Action item: Every line below that contains the word "series" must be copied.

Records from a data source

══════

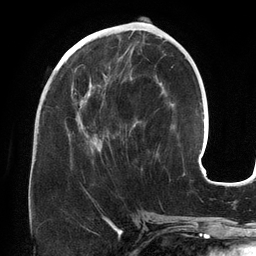
Breast MRI (dynamic contrast-enhanced), one axial slice; slice 57 of 134 in the series (ordered by position); cropped to one breast; dynamic contrast-enhanced series, time point 2 of 6 at this slice position (early post-contrast); 3 T; TE 2.7 ms, TR 6.5 ms; 1.2 mm slice thickness; 256 × 256 image matrix. Female patient.
Structures marked on this image (semi-automatically segmented with operator editing):
- enhancing-tissue mask used for the functional tumour volume (all voxels passing the contrast-enhancement thresholds inside the analysis volume; usually the tumour): bounding box [x1, y1, x2, y2] px = [65, 56, 162, 156]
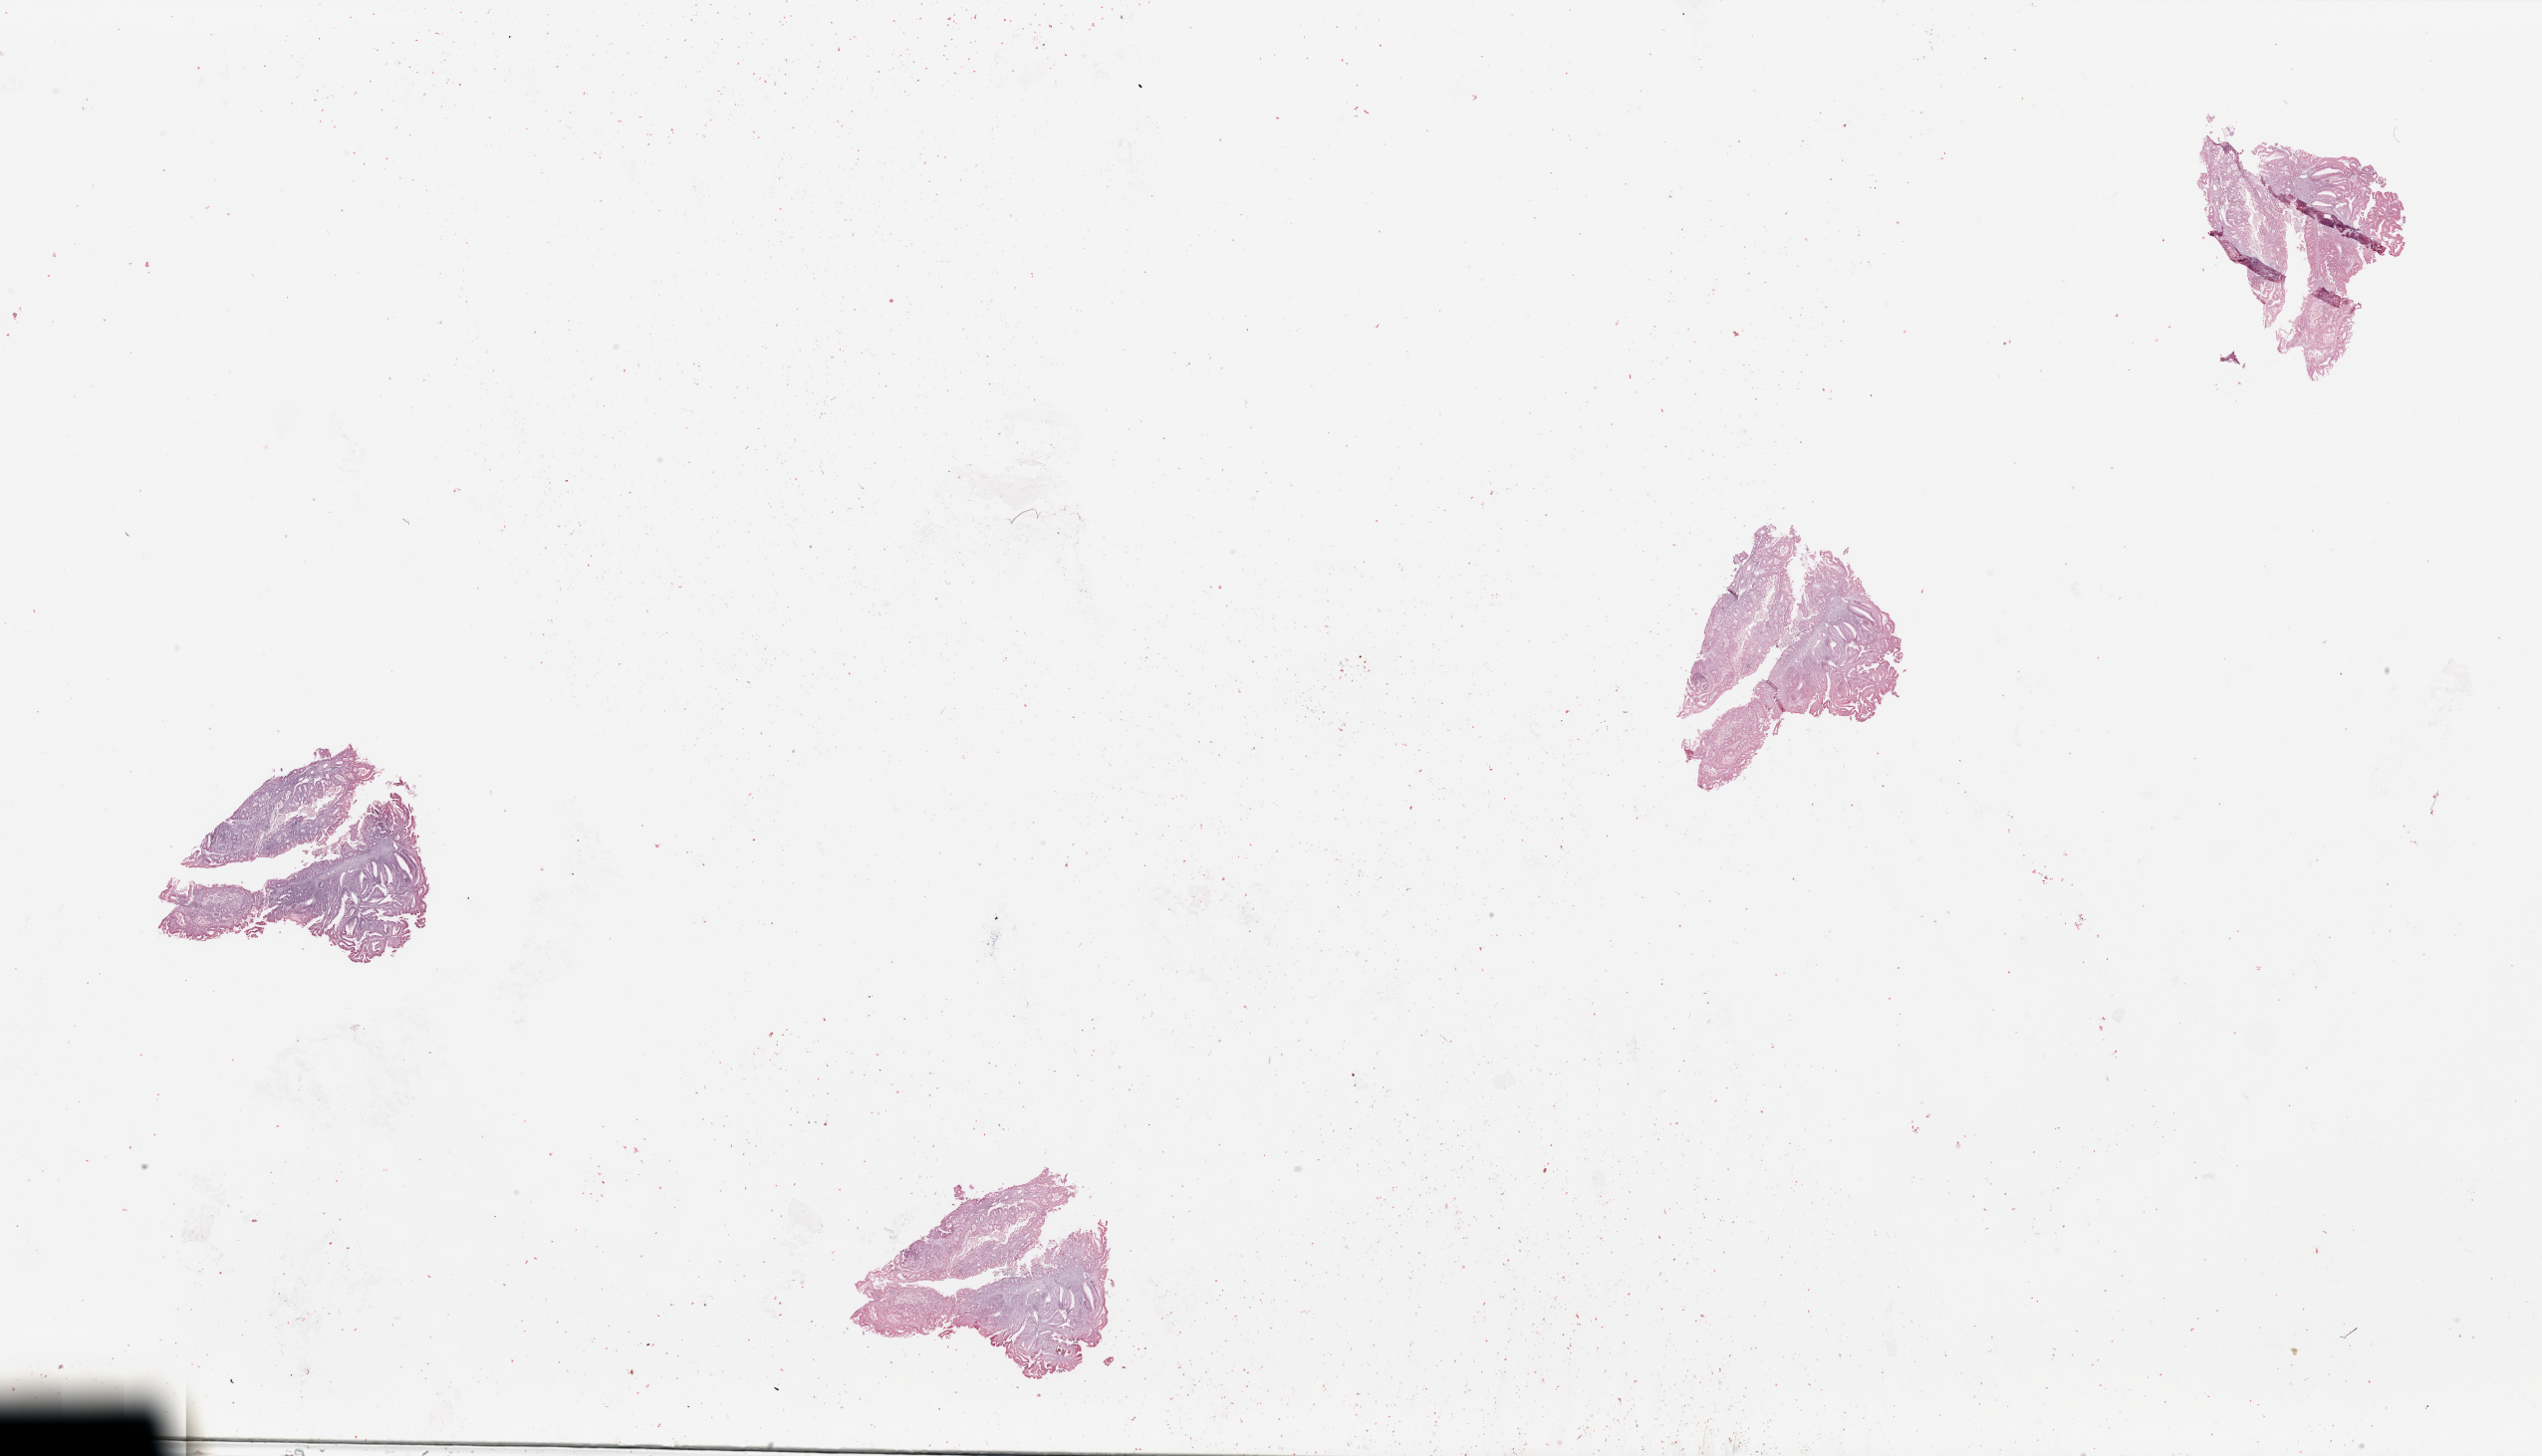
Hematoxylin and eosin (H&E) stained whole-slide image — a low-resolution overview of the entire scanned area, about 40.4 x 23.1 mm (slide scanned at 20x), tumour tissue sample, sampled site: uterus. Female, 60 y/o. Slide review estimates, as recorded: tumour nuclei 80%, necrosis 2%.
Histologic diagnosis: Endometrioid adenocarcinoma, NOS.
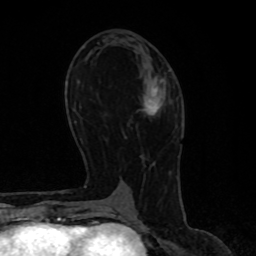
Breast MRI, one axial slice. Position 41 of 80 along the scan axis. Cropped to one breast. Dynamic contrast-enhanced series, time point 2 of 8 at this slice position (early post-contrast). 1.5 T. TE 4.2 ms, TR 7 ms. 2 mm slice thickness. 256 × 256 image matrix. Female patient.
Annotated regions visible in this slice (semi-automatically segmented with operator editing):
- enhancing-tissue mask used for the functional tumour volume (all voxels passing the contrast-enhancement thresholds inside the analysis volume; usually the tumour): box from (x=144, y=91) to (x=160, y=115) px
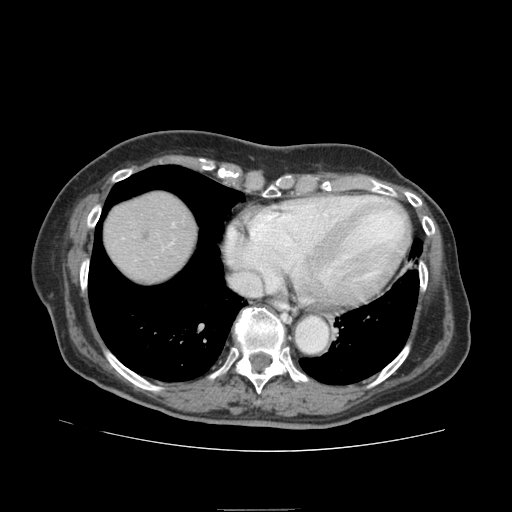
Contrast-enhanced abdominal CT (liver protocol), one axial slice. Slice 77 of 95 in the series (ordered by position). 140 kVp. Soft-tissue window (W 400 / L 40 HU). 2.5 mm slice thickness. 512 × 512 image matrix. Case-level facts recorded for this patient, not image findings: diagnosis: hepatocellular carcinoma (patient treated with transarterial chemoembolisation; whether this scan precedes or follows treatment is not stated here); TNM stage (as recorded): Stage-IVA; Child-Pugh class: B; tumour differentiation: moderately differentiated; tumour nodularity: uninodular.
Annotated regions visible in this slice (semi-automatically segmented with operator editing):
- abdominal aorta: bounding box <296,317,328,352> (left, top, right, bottom; pixels)
- liver parenchyma outside the tumour (the mass and vessels are separate outlines, so this box may not span the whole liver): <104,192,196,282>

══════

Answer for this exercise:
Breast MRI (dynamic contrast-enhanced), one axial slice; slice 57 of 134 in the series (ordered by position); cropped to one breast; dynamic contrast-enhanced series, time point 2 of 6 at this slice position (early post-contrast); 3 T; TE 2.7 ms, TR 6.5 ms; 1.2 mm slice thickness; 256 × 256 image matrix. Female patient.
Breast MRI, one axial slice. Position 41 of 80 along the scan axis. Cropped to one breast. Dynamic contrast-enhanced series, time point 2 of 8 at this slice position (early post-contrast). 1.5 T. TE 4.2 ms, TR 7 ms. 2 mm slice thickness. 256 × 256 image matrix. Female patient.
Contrast-enhanced abdominal CT (liver protocol), one axial slice. Slice 77 of 95 in the series (ordered by position). 140 kVp. Soft-tissue window (W 400 / L 40 HU). 2.5 mm slice thickness. 512 × 512 image matrix. Case-level facts recorded for this patient, not image findings: diagnosis: hepatocellular carcinoma (patient treated with transarterial chemoembolisation; whether this scan precedes or follows treatment is not stated here); TNM stage (as recorded): Stage-IVA; Child-Pugh class: B; tumour differentiation: moderately differentiated; tumour nodularity: uninodular.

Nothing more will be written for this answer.